6.4.15

What's Best For You


I keep joking that I am having a mid-life crisis. I have to admit, it's part joke and part truth.
This year I really feel like something has switched in my head and I want to experience more, I want to have plans, I want to mix with other people and be more social. I've never really had a social life so this is quite a big thing for me really and the fact that I keep having these plans such as coffee dates and cinema dates with friends is a little...strange. Nice, but strange. And I do find it a tiny bit overwhelming because of it being so new. I get a little worked up and anxious but then I have the most wonderful time and wonder what the fuss was all about.
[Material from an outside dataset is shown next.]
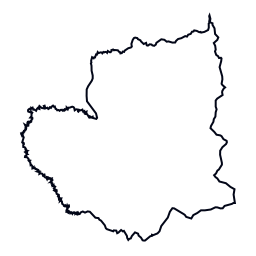 Chang Klang, Nakhon Si Thammarat, Thailand (Natural Earth projection)
{"feature_id": "78962969B43171444996165", "entity_name": "Chang Klang", "entity_type": "district", "adm_level": 2, "iso_a3": "THA", "parent_name": "Thailand", "parent_adm1": "Nakhon Si Thammarat", "projection": "natural_earth1", "projection_center": [99.584, 8.363], "detail": "fine", "context": "isolated", "style": "outline", "palette": "ink", "viewbox_px": 256, "rotation_deg": 0, "n_neighbors": 0, "source": "geoboundaries", "source_scale": "gbopen_adm2", "svg_char_len": 5695}
<svg xmlns="http://www.w3.org/2000/svg" viewBox="0 0 256 256"><path d="M234.9,203.0L233.6,194.6L234.5,189.2L230.4,186.9L225.9,183.2L219.4,181.5L217.3,178.4L215.5,177.1L214.1,175.2L216.0,173.5L217.4,170.6L218.9,169.5L221.9,164.7L221.9,162.9L220.1,154.8L220.2,150.7L222.4,147.2L226.1,144.0L226.9,142.2L226.6,140.8L223.5,139.2L221.5,136.1L220.3,135.4L216.5,134.7L214.4,132.0L210.5,128.2L211.0,126.0L213.4,121.8L213.8,119.2L215.4,116.6L215.7,112.2L216.6,109.3L215.7,106.7L215.7,100.5L217.2,98.6L222.6,95.0L222.1,92.4L222.3,91.0L223.7,88.6L225.1,87.4L222.4,85.0L221.6,83.8L222.4,79.3L222.2,76.3L219.6,67.1L221.2,61.1L221.5,58.4L221.0,57.8L219.0,58.0L218.1,56.2L216.2,54.9L215.0,51.4L215.7,49.6L215.2,45.8L213.8,43.0L217.3,39.9L218.3,37.4L215.1,34.0L214.5,28.3L212.5,24.9L212.5,23.3L210.3,22.4L209.9,21.8L210.4,18.8L209.5,15.4L209.2,16.1L209.7,18.9L209.2,21.5L209.4,22.8L208.7,23.6L208.8,27.6L208.1,30.0L204.4,31.9L201.1,32.6L200.6,31.9L199.3,32.2L196.8,30.9L194.2,30.4L193.5,31.5L192.0,31.7L190.7,33.9L188.2,34.7L187.0,36.6L185.2,36.1L181.3,38.2L178.1,39.0L176.1,40.8L175.2,42.5L172.5,42.6L168.4,41.4L166.7,41.7L164.4,39.8L161.3,39.3L156.4,42.8L155.8,44.6L154.2,45.8L152.4,45.4L151.5,44.5L149.7,44.3L148.1,45.5L147.1,45.5L146.7,45.2L146.1,42.9L143.7,44.0L140.9,41.3L140.4,40.3L138.0,39.2L137.3,38.1L135.1,37.6L133.9,38.1L132.7,40.0L131.4,43.9L131.8,46.6L130.9,47.5L128.3,48.2L124.7,50.6L124.1,51.9L122.7,51.6L121.8,53.1L120.4,53.4L120.0,52.1L118.9,51.7L117.9,50.3L114.6,50.0L114.0,50.3L113.1,49.5L111.4,50.1L111.5,51.1L110.6,52.2L109.7,52.2L107.8,51.0L107.1,52.8L106.4,52.1L105.1,51.9L104.1,52.4L103.4,52.0L102.3,53.3L101.8,52.5L100.5,52.4L98.6,53.1L97.7,52.1L96.9,54.6L96.1,54.4L95.0,57.4L94.3,57.3L93.7,58.3L92.1,57.2L91.1,60.9L91.4,62.6L90.9,63.3L91.5,65.7L91.6,70.7L92.7,75.5L92.7,78.4L91.8,80.7L88.1,86.3L86.7,89.4L86.6,95.9L87.0,101.3L96.0,113.4L97.1,117.8L96.3,118.9L93.0,118.0L92.7,116.8L91.8,117.6L90.9,116.9L90.0,117.7L89.2,117.6L88.9,117.1L89.2,116.1L88.3,116.1L87.2,114.2L85.6,114.0L86.4,112.5L86.5,111.7L84.5,112.7L84.3,111.1L83.2,111.7L82.4,109.6L80.8,110.4L79.6,110.0L78.4,111.7L78.0,111.4L78.2,109.6L76.2,109.3L74.7,110.3L74.2,108.0L73.5,107.1L72.2,106.7L69.5,107.7L67.9,107.7L67.6,108.2L68.1,108.6L67.8,109.3L66.6,107.7L66.5,109.3L64.8,109.1L64.4,109.8L65.0,110.1L64.5,110.6L63.4,110.0L63.3,110.7L62.8,110.8L61.5,109.8L60.5,109.9L59.6,110.8L58.5,110.0L57.2,110.3L56.4,109.1L55.6,108.9L54.8,106.5L54.0,106.8L53.0,105.6L50.8,107.2L51.7,108.3L49.8,107.3L49.1,108.5L48.3,109.0L47.4,107.7L45.4,108.4L44.6,105.7L43.8,106.0L44.3,107.0L43.9,108.4L41.6,107.9L39.4,106.0L39.1,106.6L39.4,109.0L39.0,108.9L38.5,107.7L38.0,107.7L37.0,108.8L36.1,110.8L34.1,109.4L33.3,109.7L32.6,107.7L31.8,108.3L31.1,107.8L30.7,109.8L29.4,108.8L28.2,109.8L28.0,110.9L28.3,111.6L30.6,112.4L31.0,111.7L32.3,112.6L31.5,114.1L31.5,116.1L30.3,117.6L32.3,117.8L32.4,118.8L31.6,119.7L31.2,121.8L29.5,122.7L29.6,121.8L29.1,122.2L28.4,121.6L27.8,121.8L27.3,123.1L27.7,123.6L28.5,123.5L28.3,125.7L27.8,125.8L27.0,124.9L26.2,125.5L24.9,124.7L25.6,126.3L26.7,127.3L25.9,127.0L25.5,127.4L25.5,128.1L26.2,128.2L26.0,129.3L25.3,129.5L25.3,130.2L24.7,130.3L24.5,131.2L23.9,131.1L23.8,132.3L22.9,132.4L23.0,133.0L21.1,133.3L21.3,134.2L22.4,134.8L21.8,135.2L22.3,136.4L23.2,136.3L23.7,137.4L22.2,142.4L22.5,142.7L22.6,142.1L23.8,143.1L23.9,144.2L23.2,145.0L23.3,147.0L24.7,147.2L25.4,148.0L25.3,148.9L25.9,149.1L25.6,150.6L25.8,150.0L27.4,150.7L25.9,151.4L27.1,152.2L27.0,153.2L26.2,153.1L27.4,154.2L26.5,154.4L26.2,155.7L25.2,156.0L25.1,156.4L25.6,156.5L25.3,157.1L27.2,157.3L28.6,159.0L28.5,160.2L29.8,160.5L29.1,161.1L30.2,162.3L30.6,165.1L31.2,164.7L32.3,166.1L32.4,168.1L33.5,167.3L33.4,168.2L34.8,167.8L35.4,169.1L36.0,168.9L38.0,169.8L37.5,170.6L38.9,171.1L37.4,171.6L39.6,172.3L39.4,173.9L40.6,173.3L42.4,173.8L43.0,175.6L43.5,175.3L43.3,174.4L44.0,175.4L44.5,174.9L44.7,175.7L44.2,176.5L45.3,177.5L46.3,177.6L46.7,178.4L46.9,177.0L48.1,177.3L48.1,179.0L49.7,178.0L50.2,178.2L49.9,178.9L50.6,179.6L50.6,178.8L51.7,178.5L51.5,179.1L52.3,179.5L52.4,180.3L50.6,181.9L51.2,181.8L51.9,182.8L51.6,183.4L52.3,183.5L52.1,185.1L53.3,184.8L52.9,186.1L54.0,185.9L54.3,186.8L54.6,186.3L55.2,186.7L53.9,188.4L55.0,189.2L54.0,190.3L55.1,191.0L56.1,189.9L56.6,190.2L55.8,191.2L56.6,191.6L56.3,192.5L56.7,193.9L58.6,194.7L57.9,196.2L58.3,196.5L58.7,195.9L59.0,196.6L58.4,198.4L59.0,197.7L59.0,199.0L60.0,198.2L60.8,198.3L59.8,199.2L60.4,199.4L60.0,201.1L60.9,200.4L60.8,200.9L61.9,201.4L62.2,203.8L63.8,205.0L63.9,205.9L64.4,206.1L65.2,205.5L65.4,206.2L65.9,205.9L66.6,206.7L67.0,205.7L67.3,206.7L67.6,205.6L68.9,205.4L69.0,206.7L67.1,208.8L66.4,210.5L66.4,211.6L67.7,211.1L68.1,211.6L67.5,212.3L68.2,212.7L68.3,212.0L68.9,211.9L68.7,211.0L69.5,211.6L69.5,212.3L70.4,212.3L70.3,213.4L71.4,213.3L71.8,212.7L72.3,213.5L72.5,212.9L73.7,213.0L73.8,211.5L74.3,213.1L75.7,212.7L75.5,213.8L76.0,213.5L76.7,214.1L77.0,212.8L77.8,212.2L78.7,213.6L78.6,214.2L79.7,214.0L80.9,212.3L82.8,211.5L85.0,212.6L87.7,211.4L89.9,211.8L95.4,217.7L98.5,218.1L99.3,219.6L101.1,220.7L104.8,225.3L105.9,228.3L107.0,229.2L113.2,231.3L113.8,230.4L116.3,230.6L117.2,233.2L118.4,232.6L121.1,230.0L122.9,231.4L123.9,230.9L126.9,235.9L127.2,237.9L128.3,239.9L129.2,238.9L130.8,238.4L131.8,236.1L135.0,232.4L138.1,233.7L138.6,235.6L141.0,237.6L142.6,240.3L144.0,240.6L145.1,240.5L150.3,236.2L151.9,235.9L152.0,234.8L153.1,235.2L157.5,233.4L159.5,231.3L161.3,226.0L167.8,217.6L169.9,211.7L172.4,208.2L174.2,208.4L183.7,214.1L184.9,215.0L186.2,216.9L191.3,218.5L193.3,215.1L197.3,213.0L201.0,210.3L205.1,210.3L210.8,209.5L215.4,207.3L217.4,207.4L220.5,208.4L222.7,208.3L224.6,205.9L231.9,203.9L233.4,203.0L234.9,203.0Z" fill="none" stroke="#020617" stroke-width="2"/></svg>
With Charles turning 6 in June, and Harry turning 4 in July, I've recently realised that since 2009 my life has been mostly about those boys. And that is not a problem, as a mother I think that is the way that my life should be. However, I have this need to be me again.
In school I was known more as 'Dale's Sister' than Lauren and with the boys going to school I am now mostly known as 'Charles' mum' or 'Harry's mum' and although that's fine as that is what I am, it's not ALL I am and I keep forgetting to be myself.
And because I forgot to be myself I am at that stage where I don't know who I am. I don't know how to act, I don't know what I enjoy anymore. I feel like I am, as cheesy as it sounds, on a "rediscovery journey" and that mentally I am changing.
I think that losing almost 4 stone was such a big moment for me last year and it has definitely affected my mental state too in some ways.
I look in the mirror sometimes and I don't recognise myself. It takes a lot to get used to a smaller body, although I am still big I am certainly not as big as I used to be, and also to get used to how different a smaller body looks after having two children. My shape has changed and things are generally different. And I am ok with that, it takes some getting used to. Looking at a completely new body and not realising it is your own. Having to get to know it again, learning where the curves are, and where the curves are not (hello waist!) what are my best features and what are not.
 Mentally this does affect a person. You have to learn to be you again, and also learn to build confidence again and to say "hey! this is the new me".  But you need to learn the confidence to accept that new you too, and to have the confidence in yourself and to be comfortable with that.

And I think that's part of my "journey" (oh I do cringe at that saying. So X Factor contestant-esque). To be this new me I need to learn about myself and get to know myself and that means putting myself first more often and thinking about what is best for me.
It's not about disconnecting from my family, or forgetting my role as a wife and a mother, but more about connecting with myself and realising that I can be me as well as a mother, and all of the other roles I am expected to be.